- **Your task**
Some entries follow. Reproduce exactly the lines starting at the one with "Kreislaufwirtschaft" and stopping after the one with "Good Family".

[Data excerpts]

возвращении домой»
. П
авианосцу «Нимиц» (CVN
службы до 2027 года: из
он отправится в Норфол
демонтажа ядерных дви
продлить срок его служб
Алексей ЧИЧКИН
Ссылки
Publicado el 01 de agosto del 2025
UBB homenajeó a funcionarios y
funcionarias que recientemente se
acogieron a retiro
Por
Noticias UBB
---
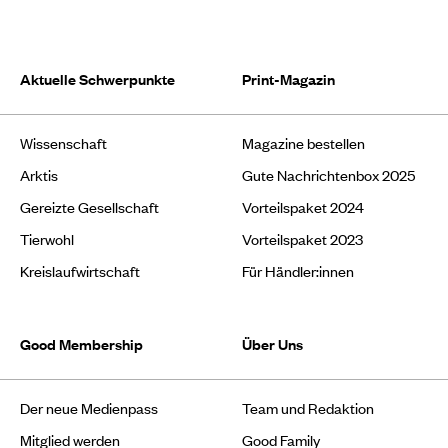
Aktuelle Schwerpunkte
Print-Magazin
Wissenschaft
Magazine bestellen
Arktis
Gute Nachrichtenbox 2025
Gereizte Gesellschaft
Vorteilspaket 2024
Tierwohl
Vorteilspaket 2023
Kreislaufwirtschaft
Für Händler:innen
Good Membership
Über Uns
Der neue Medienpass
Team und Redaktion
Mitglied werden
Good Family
--
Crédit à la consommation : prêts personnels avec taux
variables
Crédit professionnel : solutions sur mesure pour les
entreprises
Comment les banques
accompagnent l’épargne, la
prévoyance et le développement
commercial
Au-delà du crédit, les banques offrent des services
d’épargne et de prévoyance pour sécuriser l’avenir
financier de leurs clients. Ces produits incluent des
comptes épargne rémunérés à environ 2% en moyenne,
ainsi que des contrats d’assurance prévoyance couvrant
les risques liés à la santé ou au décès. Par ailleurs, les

- **Solution for this exercise**
Kreislaufwirtschaft
Für Händler:innen
Good Membership
Über Uns
Der neue Medienpass
Team und Redaktion
Mitglied werden
Good Family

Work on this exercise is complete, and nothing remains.